I have a specific docx table and i want to turn it into markdown using python
Hi. I have a docx file with this table:
i want to turn it into markdown using python. i tried this:
from docx import Document
from tabulate import tabulate
def extract_table_from_docx(docx_path):
doc = Document(docx_path)
table_data = []
# Assuming the first table in the document
table = doc.tables[0]
for row in table.rows:
row_data = []
for cell in row.cells:
# Replace newline characters with a space or any delimiter to keep the cell content together
cell_text = ' '.join(cell.text.strip().split('n'))
row_data.append(cell_text)
table_data.append(row_data)
return table_data
def convert_table_to_markdown(table_data):
# Use the first row as headers
headers = table_data[0]
rows = table_data[1:]
return tabulate(rows, headers=headers, tablefmt="github")

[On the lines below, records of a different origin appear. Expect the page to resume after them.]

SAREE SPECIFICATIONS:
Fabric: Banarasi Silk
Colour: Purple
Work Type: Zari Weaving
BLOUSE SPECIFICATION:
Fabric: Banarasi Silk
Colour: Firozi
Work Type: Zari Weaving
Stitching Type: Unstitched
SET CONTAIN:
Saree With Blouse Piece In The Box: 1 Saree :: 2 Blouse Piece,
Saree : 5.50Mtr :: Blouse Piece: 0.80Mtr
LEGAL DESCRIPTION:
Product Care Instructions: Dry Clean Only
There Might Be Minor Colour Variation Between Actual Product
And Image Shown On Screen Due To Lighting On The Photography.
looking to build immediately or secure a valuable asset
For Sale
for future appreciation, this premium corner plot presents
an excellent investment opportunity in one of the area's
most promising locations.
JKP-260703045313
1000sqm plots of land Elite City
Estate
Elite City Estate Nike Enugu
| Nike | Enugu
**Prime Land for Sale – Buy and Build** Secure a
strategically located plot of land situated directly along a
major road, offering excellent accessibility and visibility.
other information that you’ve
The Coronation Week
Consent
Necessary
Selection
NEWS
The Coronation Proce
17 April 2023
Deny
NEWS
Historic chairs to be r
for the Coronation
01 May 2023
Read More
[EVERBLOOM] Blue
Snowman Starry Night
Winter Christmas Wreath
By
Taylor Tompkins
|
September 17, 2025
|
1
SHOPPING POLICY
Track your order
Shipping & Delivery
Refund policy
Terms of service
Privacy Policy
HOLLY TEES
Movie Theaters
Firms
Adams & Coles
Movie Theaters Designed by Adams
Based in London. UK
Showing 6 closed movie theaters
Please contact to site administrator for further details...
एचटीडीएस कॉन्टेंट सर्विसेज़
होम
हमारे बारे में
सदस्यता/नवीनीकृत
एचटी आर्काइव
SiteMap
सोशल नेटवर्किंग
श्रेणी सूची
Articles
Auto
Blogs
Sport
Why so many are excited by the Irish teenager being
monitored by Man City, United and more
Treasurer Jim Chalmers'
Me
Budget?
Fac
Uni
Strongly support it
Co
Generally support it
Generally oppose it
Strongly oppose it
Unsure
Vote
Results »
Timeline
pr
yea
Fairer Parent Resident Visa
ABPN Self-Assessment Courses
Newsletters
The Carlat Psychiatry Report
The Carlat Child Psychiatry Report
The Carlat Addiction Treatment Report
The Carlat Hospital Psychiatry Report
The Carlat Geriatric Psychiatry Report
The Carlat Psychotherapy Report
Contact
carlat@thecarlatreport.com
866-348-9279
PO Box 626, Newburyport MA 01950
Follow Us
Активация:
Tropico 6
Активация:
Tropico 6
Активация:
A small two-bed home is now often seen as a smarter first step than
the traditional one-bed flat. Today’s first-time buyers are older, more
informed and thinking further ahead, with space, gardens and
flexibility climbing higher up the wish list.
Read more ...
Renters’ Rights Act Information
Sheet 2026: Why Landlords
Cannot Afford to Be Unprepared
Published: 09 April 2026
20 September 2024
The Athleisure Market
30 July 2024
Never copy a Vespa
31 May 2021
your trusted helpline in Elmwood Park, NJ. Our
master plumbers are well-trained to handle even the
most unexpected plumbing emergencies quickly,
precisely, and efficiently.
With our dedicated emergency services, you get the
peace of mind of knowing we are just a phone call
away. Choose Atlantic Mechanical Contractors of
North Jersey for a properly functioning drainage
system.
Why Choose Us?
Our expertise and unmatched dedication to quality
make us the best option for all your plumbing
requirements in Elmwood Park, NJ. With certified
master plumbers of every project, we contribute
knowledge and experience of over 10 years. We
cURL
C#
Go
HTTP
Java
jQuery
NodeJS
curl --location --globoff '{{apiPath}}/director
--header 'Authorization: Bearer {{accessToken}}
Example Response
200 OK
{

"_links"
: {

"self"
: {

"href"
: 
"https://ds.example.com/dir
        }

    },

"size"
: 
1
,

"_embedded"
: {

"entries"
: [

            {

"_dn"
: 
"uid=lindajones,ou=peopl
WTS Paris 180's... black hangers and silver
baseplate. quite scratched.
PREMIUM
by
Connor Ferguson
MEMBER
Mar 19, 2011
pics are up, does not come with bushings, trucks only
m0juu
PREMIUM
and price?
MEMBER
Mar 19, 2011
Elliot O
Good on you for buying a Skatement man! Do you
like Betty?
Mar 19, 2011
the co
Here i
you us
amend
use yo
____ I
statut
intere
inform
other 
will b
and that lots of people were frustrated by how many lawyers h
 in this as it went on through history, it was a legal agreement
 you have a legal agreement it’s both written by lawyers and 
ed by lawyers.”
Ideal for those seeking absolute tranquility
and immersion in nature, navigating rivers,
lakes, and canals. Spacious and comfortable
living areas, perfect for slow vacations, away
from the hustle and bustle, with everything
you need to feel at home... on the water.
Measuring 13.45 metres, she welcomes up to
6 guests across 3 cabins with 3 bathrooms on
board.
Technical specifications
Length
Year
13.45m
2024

# Extract table data from DOCX file
path = "file.docx"
table_data = extract_table_from_docx(path)
# Convert table data to Markdown
markdown_table = convert_table_to_markdown(table_data)
# Print the Markdown table
print(markdown_table)
but i get this:
| p/p | Category/Technical | Subcategory | Equipment, materials | Type of equipment, destination | Priority manufacturer | |
|-------|------------------------|-------------------|-----------------------------------|------------------------------------------------|---------------------------------------------|----|
| p/p | policy | Subcategory | Equipment, materials | application | Priority manufacturer | |
| | policy | | | application | | |
| 1 | 2 | 3 | 4 | 5 | 6 | |
| | | | Transformers (low voltage) | OSM type transformers | Tula transformer plant | |
| | | | | Off.Av., Triggers, UZO, UZIP | Сhint, Hyundai, КЭАЗ | |
| | | | | Contacts | Electrical technician, KEAZ | |
| | | | | Circuit breakers for direct current (including | KEAZ, Hint, Akel | |
| | | | | to the current station for RZ) | KEAZ, Hint, Akel | |
| | | | | to the current station for RZ) | | |
| | | Low voltage (not | | Low voltage switches of type | DKC, КЭАЗ, IEK | |
| | | Low voltage (not | Other equipment (not available | ПКУ, УП | DKC, КЭАЗ, IEK | |
| | | Low voltage (not | Other equipment (not available | ПКУ, УП | | |
| | | explosion proof) | Other equipment (not available | ПКУ, УП | | |
| | | explosion proof) | Other equipment (not available | Drawers type YA5000 NKU drawers | | |
| | | explosion proof) | explosion proof) | Drawers type YA5000 NKU drawers | Promeltech, IEK | |
| | | | explosion proof) | Drawers type YA5000 NKU drawers | Promeltech, IEK | |
| | | | explosion proof) | electric control | Promeltech, IEK | |
| | | | | electric control | | |
| | | | | Control cabinets and alarm cabinets, | | |
| | | | | control stations, boxes | Center "Promservice" on the construct DKC | |
| | | | | connecting and splitting (Not | Center "Promservice" on the construct DKC | |
| | | | | connecting and splitting (Not | | |
| | | | | explosion-proof) | | |
......
as you see column name “Category/Technical policy” is being splitted into several rows, which is wrong. How to solve this issue?